§ Assigned task:
Below is a listing. Quote from it, exactly, the lines from the one containing "24: (590, 472)" down to the one containing "52: (624, 491)", both ends included, and nothing else.
Provided records Start Marker
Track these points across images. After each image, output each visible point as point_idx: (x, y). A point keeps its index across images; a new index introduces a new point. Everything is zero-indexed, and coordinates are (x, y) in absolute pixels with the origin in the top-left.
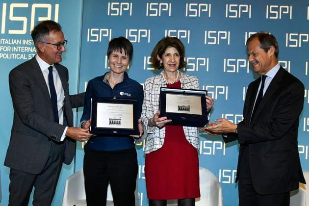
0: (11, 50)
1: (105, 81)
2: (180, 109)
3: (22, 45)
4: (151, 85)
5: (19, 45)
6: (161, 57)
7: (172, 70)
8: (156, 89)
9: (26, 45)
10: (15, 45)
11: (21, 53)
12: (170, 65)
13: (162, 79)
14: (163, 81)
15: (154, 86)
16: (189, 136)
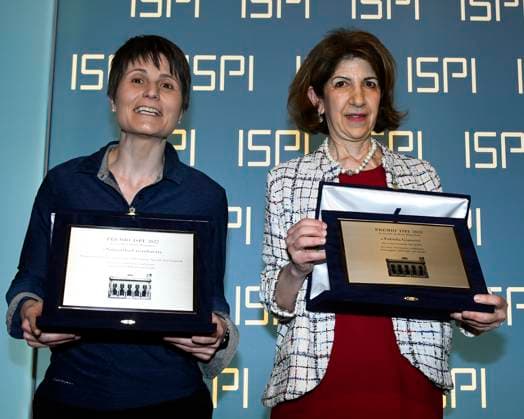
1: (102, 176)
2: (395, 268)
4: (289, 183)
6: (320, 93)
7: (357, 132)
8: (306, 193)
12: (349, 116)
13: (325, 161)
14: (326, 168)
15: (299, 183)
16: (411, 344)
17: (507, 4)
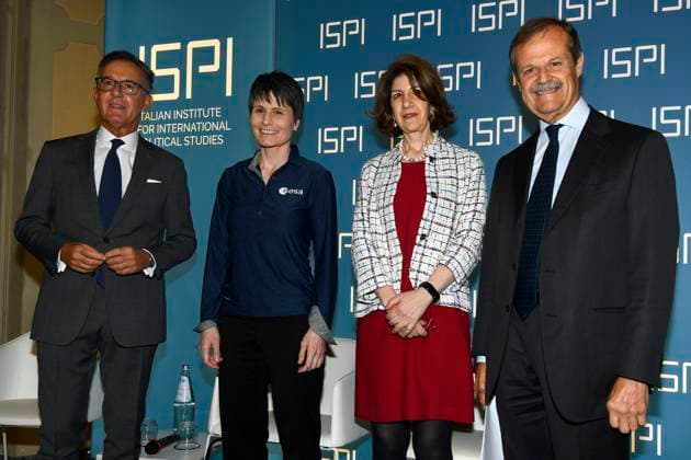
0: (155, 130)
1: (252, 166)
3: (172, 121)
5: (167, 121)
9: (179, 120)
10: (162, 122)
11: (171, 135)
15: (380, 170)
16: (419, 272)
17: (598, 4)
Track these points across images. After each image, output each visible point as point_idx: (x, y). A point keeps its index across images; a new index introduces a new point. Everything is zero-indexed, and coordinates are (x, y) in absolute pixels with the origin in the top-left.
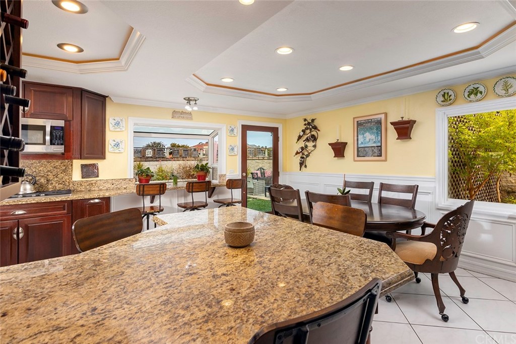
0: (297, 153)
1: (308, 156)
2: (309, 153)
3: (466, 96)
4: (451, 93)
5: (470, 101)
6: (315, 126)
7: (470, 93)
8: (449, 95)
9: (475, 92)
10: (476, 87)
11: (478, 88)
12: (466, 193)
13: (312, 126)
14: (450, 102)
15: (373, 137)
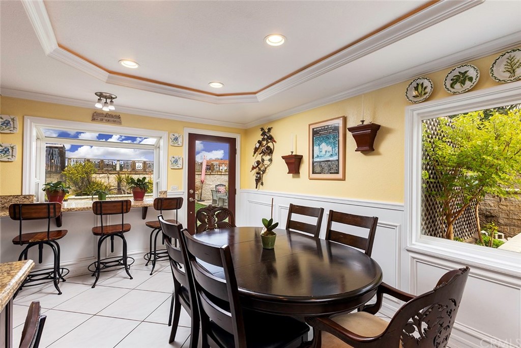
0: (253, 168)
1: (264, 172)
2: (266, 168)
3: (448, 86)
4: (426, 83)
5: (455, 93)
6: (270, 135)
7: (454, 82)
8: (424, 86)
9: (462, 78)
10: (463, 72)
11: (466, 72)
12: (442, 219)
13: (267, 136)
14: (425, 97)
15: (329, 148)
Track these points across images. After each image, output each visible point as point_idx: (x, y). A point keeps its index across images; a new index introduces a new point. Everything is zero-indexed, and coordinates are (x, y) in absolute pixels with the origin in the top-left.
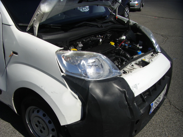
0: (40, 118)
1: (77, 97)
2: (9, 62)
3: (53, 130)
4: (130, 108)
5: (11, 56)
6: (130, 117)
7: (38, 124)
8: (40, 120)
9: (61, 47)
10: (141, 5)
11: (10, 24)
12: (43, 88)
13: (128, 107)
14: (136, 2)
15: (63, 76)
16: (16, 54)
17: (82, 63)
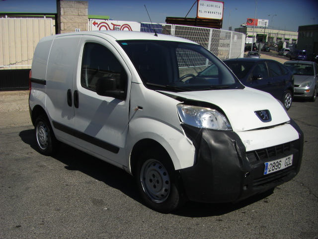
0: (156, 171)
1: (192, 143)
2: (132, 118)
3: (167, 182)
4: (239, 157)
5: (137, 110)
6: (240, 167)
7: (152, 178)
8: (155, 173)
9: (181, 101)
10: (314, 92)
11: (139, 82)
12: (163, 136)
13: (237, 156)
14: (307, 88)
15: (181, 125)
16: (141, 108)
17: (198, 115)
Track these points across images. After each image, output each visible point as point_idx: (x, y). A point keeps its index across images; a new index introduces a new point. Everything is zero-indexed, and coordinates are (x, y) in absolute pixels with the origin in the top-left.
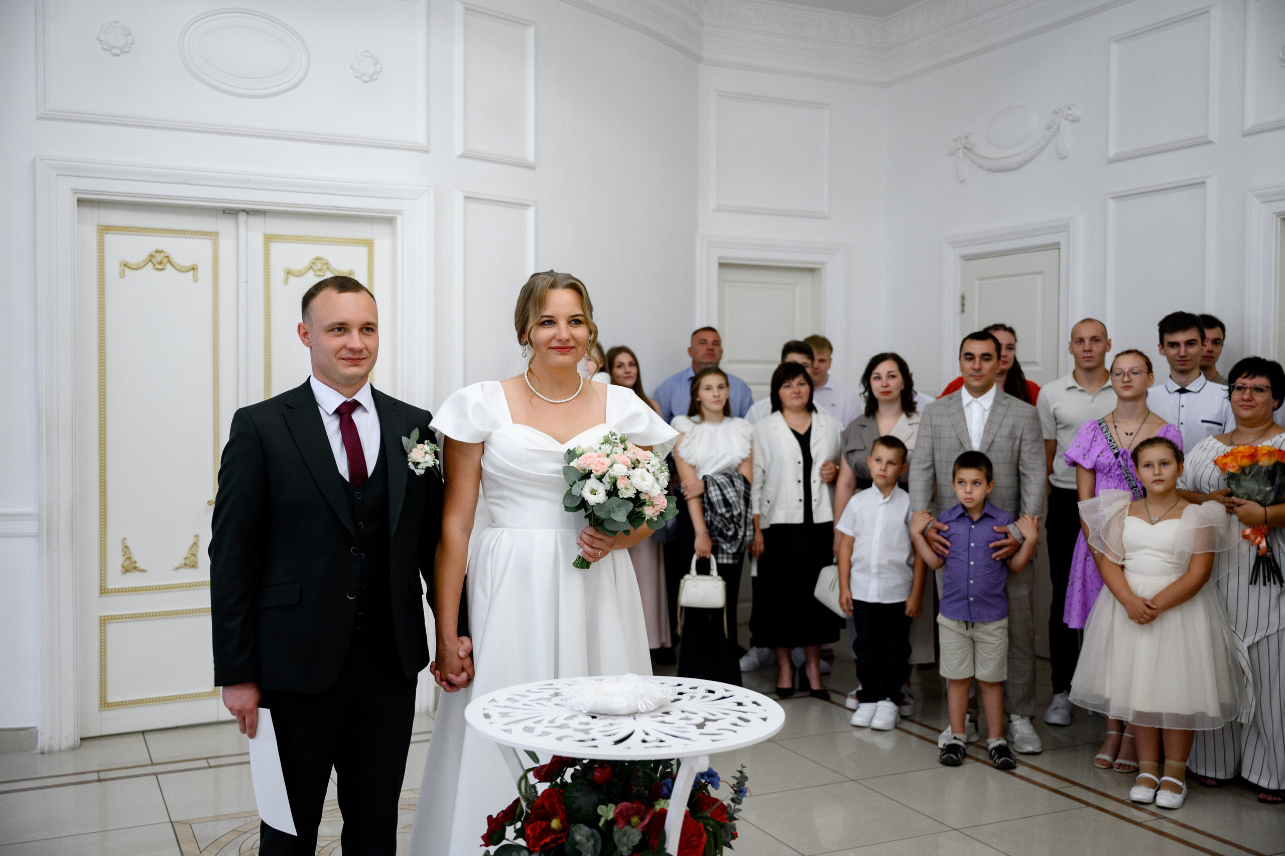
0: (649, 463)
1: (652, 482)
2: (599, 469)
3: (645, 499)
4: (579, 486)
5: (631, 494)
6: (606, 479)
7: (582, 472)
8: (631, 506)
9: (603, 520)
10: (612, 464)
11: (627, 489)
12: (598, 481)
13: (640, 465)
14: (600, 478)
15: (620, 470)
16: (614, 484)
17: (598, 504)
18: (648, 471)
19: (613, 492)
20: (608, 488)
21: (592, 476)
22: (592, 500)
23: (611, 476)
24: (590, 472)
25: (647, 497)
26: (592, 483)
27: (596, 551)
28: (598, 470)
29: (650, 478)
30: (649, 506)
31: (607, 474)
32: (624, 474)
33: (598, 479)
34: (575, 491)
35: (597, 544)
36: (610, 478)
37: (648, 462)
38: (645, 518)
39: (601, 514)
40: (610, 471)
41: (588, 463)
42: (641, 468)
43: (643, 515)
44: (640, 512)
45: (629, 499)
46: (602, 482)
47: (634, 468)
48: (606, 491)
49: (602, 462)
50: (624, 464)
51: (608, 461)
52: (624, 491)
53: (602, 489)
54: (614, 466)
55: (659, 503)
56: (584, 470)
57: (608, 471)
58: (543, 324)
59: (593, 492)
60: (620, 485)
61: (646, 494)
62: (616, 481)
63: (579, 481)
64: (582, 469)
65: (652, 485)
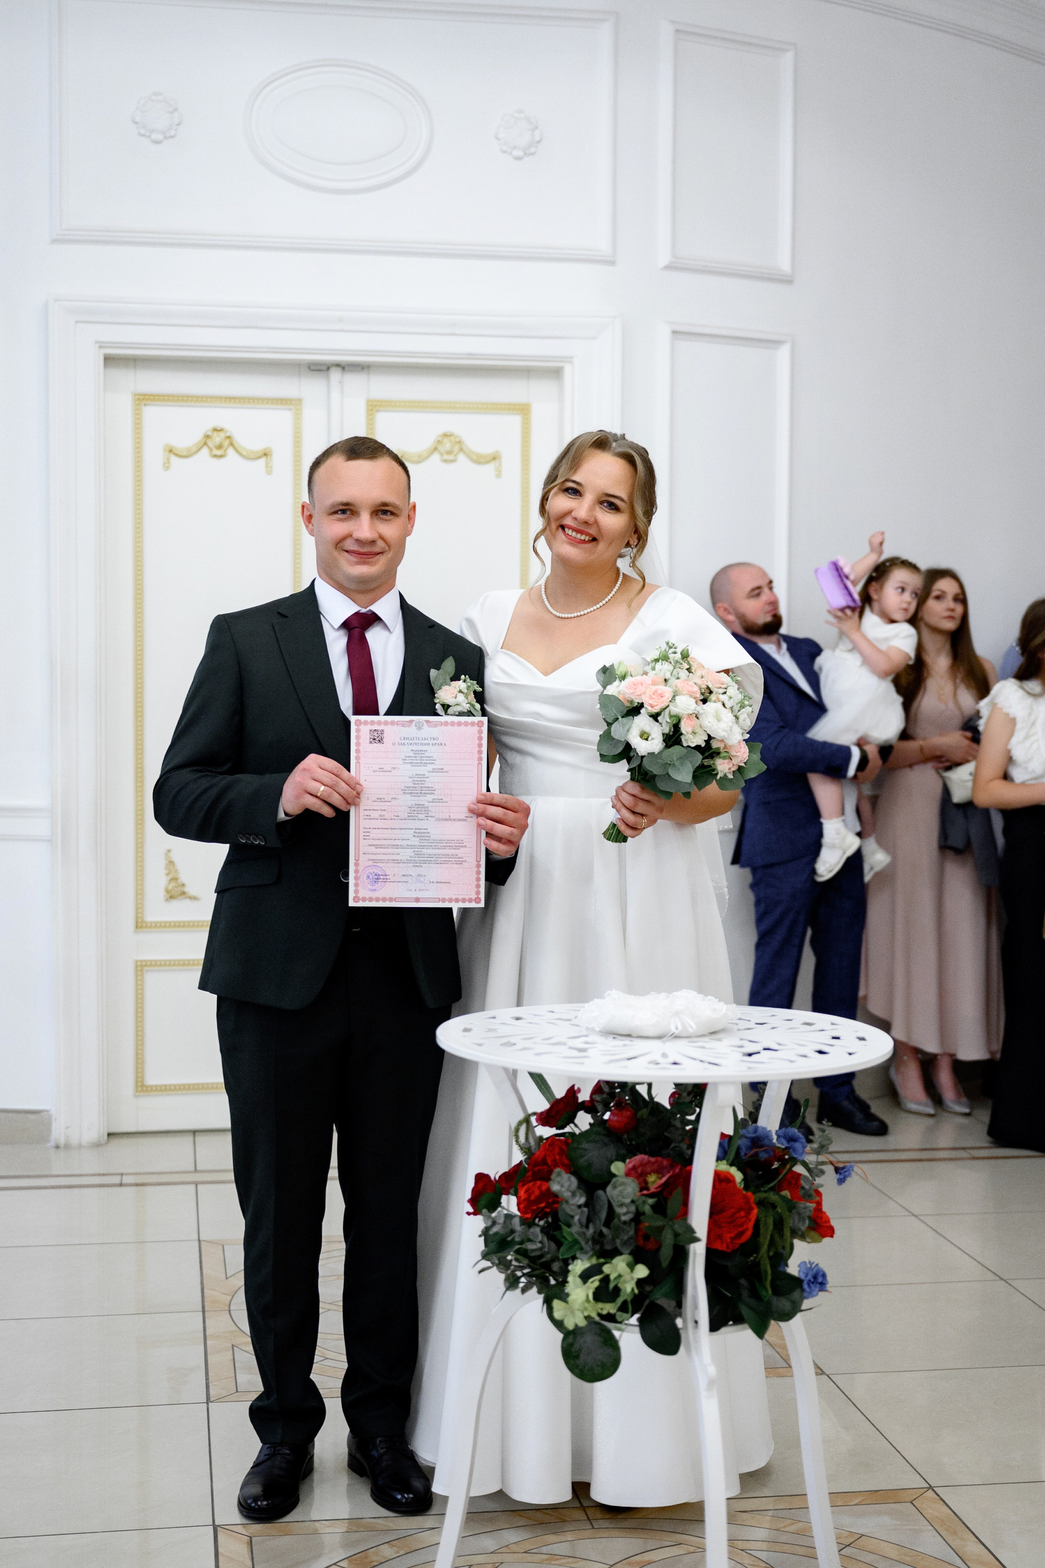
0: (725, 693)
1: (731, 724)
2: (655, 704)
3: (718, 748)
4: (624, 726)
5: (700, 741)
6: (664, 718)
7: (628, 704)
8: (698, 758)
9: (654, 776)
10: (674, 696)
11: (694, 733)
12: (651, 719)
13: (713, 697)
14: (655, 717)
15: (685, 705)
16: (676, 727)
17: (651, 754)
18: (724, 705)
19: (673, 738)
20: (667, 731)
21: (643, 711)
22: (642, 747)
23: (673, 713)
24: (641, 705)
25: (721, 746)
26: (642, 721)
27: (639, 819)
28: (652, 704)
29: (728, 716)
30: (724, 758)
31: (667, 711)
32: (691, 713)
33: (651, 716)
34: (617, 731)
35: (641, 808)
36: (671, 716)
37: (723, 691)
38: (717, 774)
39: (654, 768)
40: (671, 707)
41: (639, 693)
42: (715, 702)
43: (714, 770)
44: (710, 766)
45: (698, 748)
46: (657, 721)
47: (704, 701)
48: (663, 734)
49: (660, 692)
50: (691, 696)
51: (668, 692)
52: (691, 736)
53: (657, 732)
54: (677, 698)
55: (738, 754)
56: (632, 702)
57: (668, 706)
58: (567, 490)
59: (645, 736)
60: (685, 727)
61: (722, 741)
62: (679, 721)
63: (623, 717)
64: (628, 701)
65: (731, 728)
Provided records End Marker
Provided records Start Marker
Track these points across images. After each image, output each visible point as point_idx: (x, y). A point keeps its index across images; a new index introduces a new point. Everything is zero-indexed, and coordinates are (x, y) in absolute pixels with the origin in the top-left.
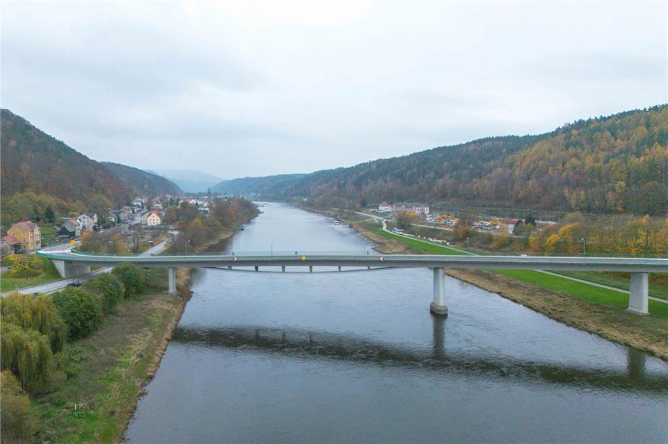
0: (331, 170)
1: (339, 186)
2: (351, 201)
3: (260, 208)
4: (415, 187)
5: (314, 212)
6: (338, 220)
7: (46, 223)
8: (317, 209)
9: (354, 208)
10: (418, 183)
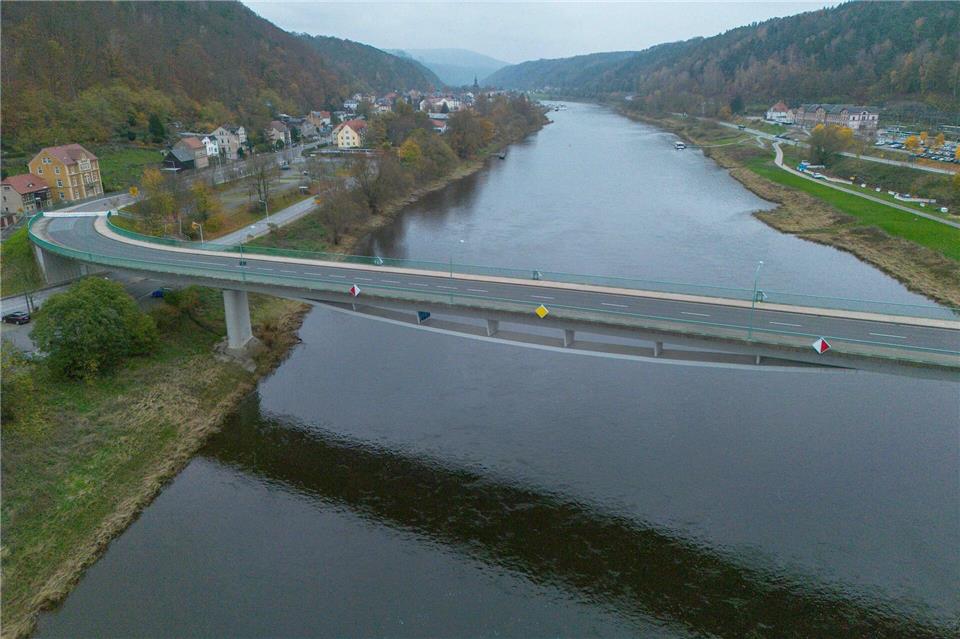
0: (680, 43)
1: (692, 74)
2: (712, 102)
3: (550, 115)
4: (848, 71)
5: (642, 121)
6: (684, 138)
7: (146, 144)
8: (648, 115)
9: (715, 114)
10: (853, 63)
Provided records End Marker
§ Task output:
24: (590, 472)
25: (647, 497)
26: (592, 483)
27: (596, 551)
28: (598, 470)
29: (650, 478)
30: (649, 506)
31: (607, 474)
32: (624, 474)
33: (598, 479)
34: (575, 491)
35: (597, 544)
36: (610, 478)
37: (648, 462)
38: (645, 518)
39: (601, 514)
40: (610, 471)
41: (588, 463)
42: (641, 468)
43: (643, 515)
44: (640, 512)
45: (629, 499)
46: (602, 482)
47: (634, 468)
48: (606, 491)
49: (602, 462)
50: (624, 464)
51: (608, 461)
52: (624, 491)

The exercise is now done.